University of Richmond law professor Carl Tobias said: “The version of the legislation that the House and Senate passed is clearly stronger, more comprehensive and provides greater protection than the Youngkin substitute.”
This is because the measures from Hashmi and Price would support contraception access regardless of any potential actions the Supreme Court of the United States might take on federal protections.
Hashmi called Youngkin’s substitute “not useful” and said it “gutted” the bill that the legislature passed.
In June 2022, when the Supreme Court overturned Roe v. Wade, the nearly 50-year-old ruling that had federally protected abortion access, reproductive rights advocates worried that previous contraception rulings might be next.
That’s because Justice Clarence Thomas opined that the court could reconsider other settled cases that emanated from the due process clause of the 14th Amendment.
A 1965 case, Griswold v. Connecticut, applied the clause to married couples seeking to use contraception. Seven years later Eisenstadt v. Baird extended that to unmarried people.
Thomas asserted in 2022 that the due process clause “at most guarantees process” and “does not secure any substantive rights.”
Price said the bills were “in direct response to the clearly stated intent to come after the right to contraception.”
While no federal action to block contraception has been taken, some state legislatures have attempted to block funding for birth control measures like intrauterine devices or emergency contraception that is usually sold as Plan B. Additionally, in some states, GOP governors or gubernatorial candidates have not ruled out seeking restrictions or prohibitions on contraceptives.
With Virginia’s status as the least restrictive Southern state when it comes to abortion access, legal historian Lauren MacIvor Thompson of the Georgia State University School of Law said it’s not surprising Virginia may be among the first states to try to formally protect contraception.
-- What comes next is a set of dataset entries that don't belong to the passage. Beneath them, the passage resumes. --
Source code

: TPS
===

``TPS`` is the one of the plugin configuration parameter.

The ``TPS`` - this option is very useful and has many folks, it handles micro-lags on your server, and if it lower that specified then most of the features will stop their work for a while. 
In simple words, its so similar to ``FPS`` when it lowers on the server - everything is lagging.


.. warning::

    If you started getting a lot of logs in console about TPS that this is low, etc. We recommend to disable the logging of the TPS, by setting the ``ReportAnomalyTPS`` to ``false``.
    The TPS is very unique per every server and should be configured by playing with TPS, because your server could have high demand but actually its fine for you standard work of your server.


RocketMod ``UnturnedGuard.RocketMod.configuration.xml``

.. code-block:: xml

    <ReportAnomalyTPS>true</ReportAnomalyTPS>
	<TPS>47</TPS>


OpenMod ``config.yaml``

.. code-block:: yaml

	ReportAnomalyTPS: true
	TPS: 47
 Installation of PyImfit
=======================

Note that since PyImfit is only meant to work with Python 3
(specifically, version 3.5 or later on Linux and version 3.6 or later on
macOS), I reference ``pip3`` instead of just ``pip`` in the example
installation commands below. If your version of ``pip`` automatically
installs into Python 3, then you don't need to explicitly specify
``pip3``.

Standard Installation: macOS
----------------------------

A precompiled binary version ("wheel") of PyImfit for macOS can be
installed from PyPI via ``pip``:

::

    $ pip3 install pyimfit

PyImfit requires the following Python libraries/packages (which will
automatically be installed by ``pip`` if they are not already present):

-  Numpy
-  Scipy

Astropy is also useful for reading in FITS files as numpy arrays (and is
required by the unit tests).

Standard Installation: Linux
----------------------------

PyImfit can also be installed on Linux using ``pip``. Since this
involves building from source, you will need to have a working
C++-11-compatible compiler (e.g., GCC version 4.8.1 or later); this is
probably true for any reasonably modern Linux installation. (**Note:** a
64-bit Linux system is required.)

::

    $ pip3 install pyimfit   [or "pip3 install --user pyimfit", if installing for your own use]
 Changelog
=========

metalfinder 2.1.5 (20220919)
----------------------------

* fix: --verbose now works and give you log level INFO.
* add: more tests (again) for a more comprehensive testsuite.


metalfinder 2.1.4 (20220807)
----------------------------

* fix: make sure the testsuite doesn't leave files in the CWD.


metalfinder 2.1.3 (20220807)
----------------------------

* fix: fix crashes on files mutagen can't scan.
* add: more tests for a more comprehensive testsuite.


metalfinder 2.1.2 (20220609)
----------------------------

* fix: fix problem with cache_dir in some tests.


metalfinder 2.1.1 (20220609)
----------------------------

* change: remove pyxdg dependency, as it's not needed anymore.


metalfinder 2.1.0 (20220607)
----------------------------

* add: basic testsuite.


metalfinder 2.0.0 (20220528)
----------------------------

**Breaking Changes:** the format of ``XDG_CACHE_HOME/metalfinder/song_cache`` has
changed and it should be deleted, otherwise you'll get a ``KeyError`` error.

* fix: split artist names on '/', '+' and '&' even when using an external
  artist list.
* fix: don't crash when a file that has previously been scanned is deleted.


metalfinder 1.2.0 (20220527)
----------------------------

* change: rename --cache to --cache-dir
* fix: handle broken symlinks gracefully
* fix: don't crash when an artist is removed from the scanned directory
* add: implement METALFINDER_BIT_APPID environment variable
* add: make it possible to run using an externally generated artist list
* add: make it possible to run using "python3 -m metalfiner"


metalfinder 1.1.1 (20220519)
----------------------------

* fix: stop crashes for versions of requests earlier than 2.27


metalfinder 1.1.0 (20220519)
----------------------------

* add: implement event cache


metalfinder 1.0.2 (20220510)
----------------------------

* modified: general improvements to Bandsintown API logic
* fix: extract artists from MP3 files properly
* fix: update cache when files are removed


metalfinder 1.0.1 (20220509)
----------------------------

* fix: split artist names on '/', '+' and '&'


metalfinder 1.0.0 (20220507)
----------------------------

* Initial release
She added that while Youngkin’s substitute appears to support contraception access, it may also be a nod to people who see some forms of contraception as akin to abortion.
While methods like condoms prevent an egg from being fertilized in the first place, measures like intrauterine devices create an inhospitable environment for an egg — fertilized or not — to implant in. Emergency contraception like Plan B delays ovulation and is sometimes used when someone has unprotected sex, missed a hormonal birth control pill, or was sexually assaulted. That delayed ovulation can mean preventing sperm from fertilizing an egg since conception does not always occur the moment someone has had sex.
For abortion opponents who believe life begins at the moment an egg is fertilized, any method of contraception is controversial.
While much of the debate around reproductive health care in the past two years has centered around abortion access, debates have emerged in state legislatures and in courts surrounding things like contraception and in vitro fertilization.
“By making (the substitute) short and non-specific in this particular climate we are in, it allows for groups who want to see these types of contraceptives taken off the market feel like they can pursue that,” Thompson said.
It would take awhile for the Supreme Court to potentially reverse its rulings on either the Griswold or Eisenstadt cases, said legal historian Mary Ziegler of the University of California, Davis School of Law.
Legal challenges that come before the Supreme Court must first have worked their way through a series of lower courts.
A sooner tactic could involve “states trying to ban the birth control pill by calling it an ‘abortifacient’ than to see states say they want to ban contraceptives outright in the short term,” Ziegler said.
Virginia’s Democratic-controlled legislature is unlikely to accept Youngkin’s substitute when it reconvenes Wednesday.
Hashmi said she remains aware of the regional and national spotlight on Virginia when it comes to reproductive health care laws.
“People are watching what Virginia is going to do,” she said. “Everyone knows how really critical this is.”